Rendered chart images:
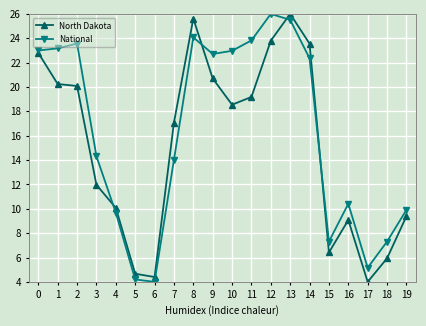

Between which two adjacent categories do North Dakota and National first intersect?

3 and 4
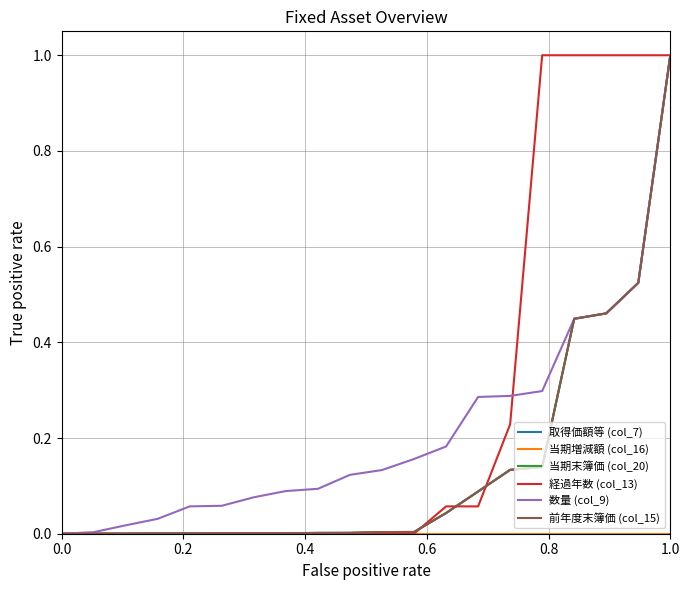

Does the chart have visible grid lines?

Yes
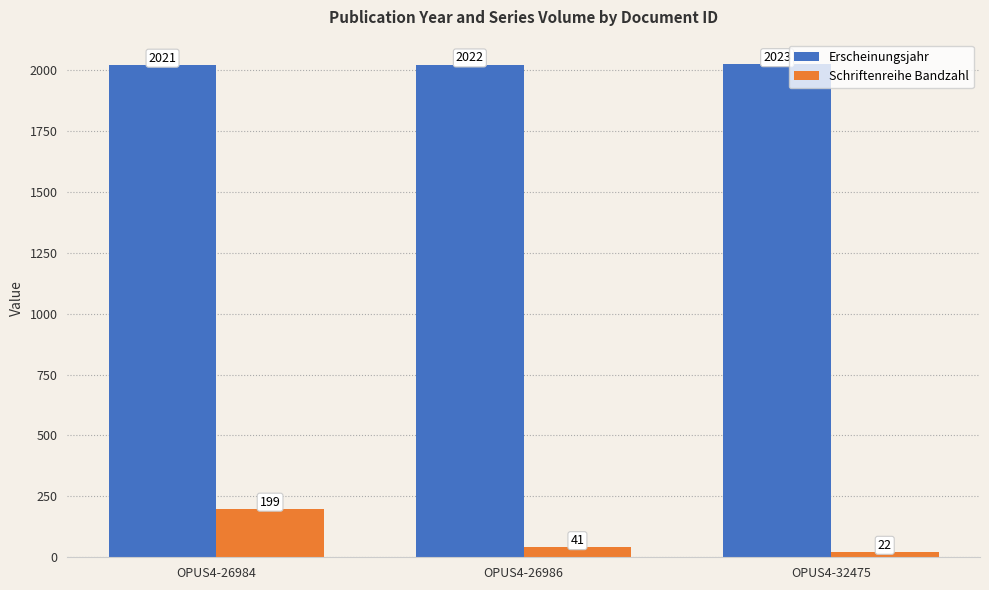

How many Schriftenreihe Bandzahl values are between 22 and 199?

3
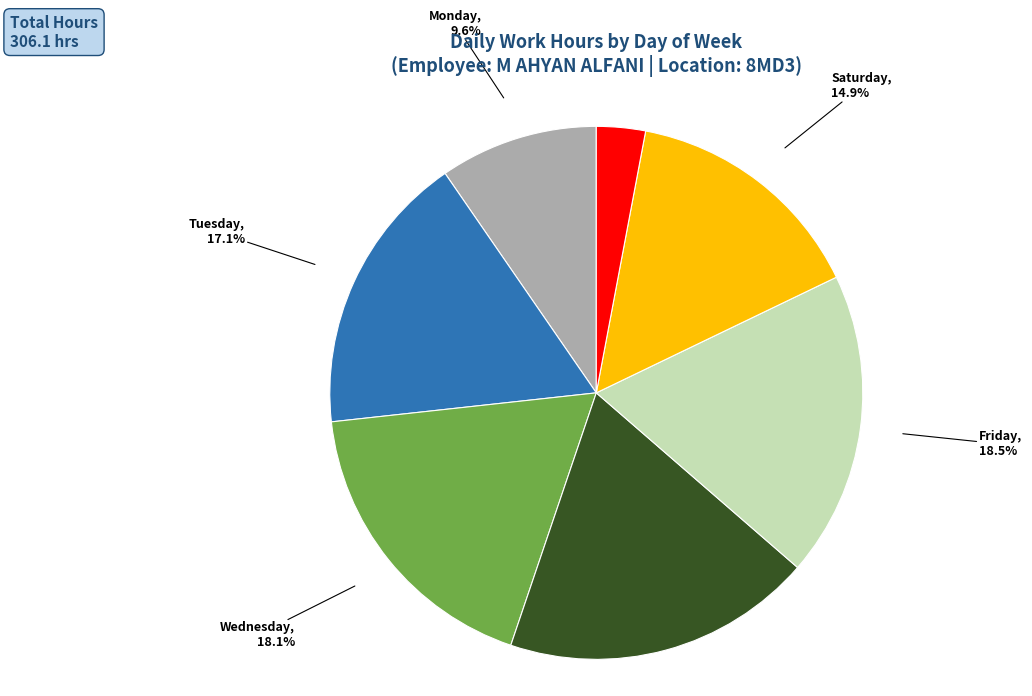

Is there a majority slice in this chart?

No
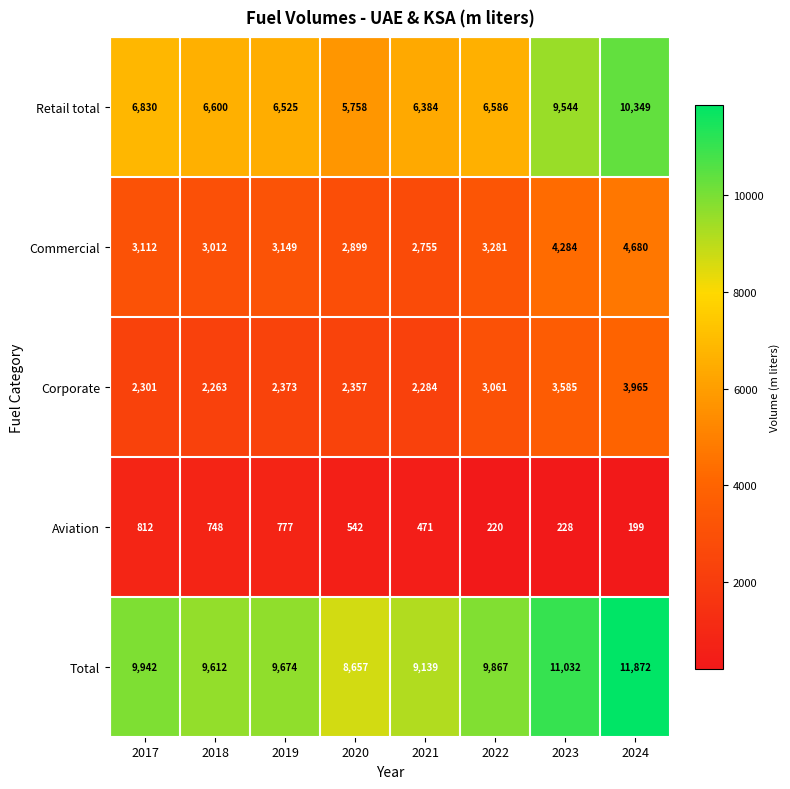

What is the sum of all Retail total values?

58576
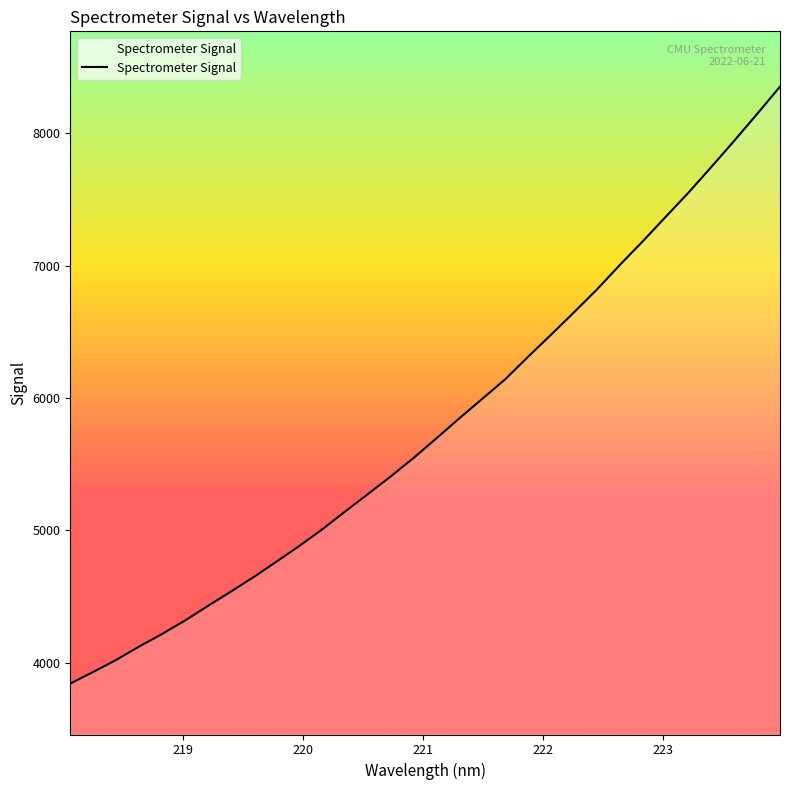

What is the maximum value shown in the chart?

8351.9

_Work to complete_
Copy every line of the records above verbatim, leaving out the pictures.

_Response_
Between which two adjacent categories do North Dakota and National first intersect?

3 and 4

Does the chart have visible grid lines?

Yes

How many Schriftenreihe Bandzahl values are between 22 and 199?

3

Is there a majority slice in this chart?

No

What is the sum of all Retail total values?

58576

What is the maximum value shown in the chart?

8351.9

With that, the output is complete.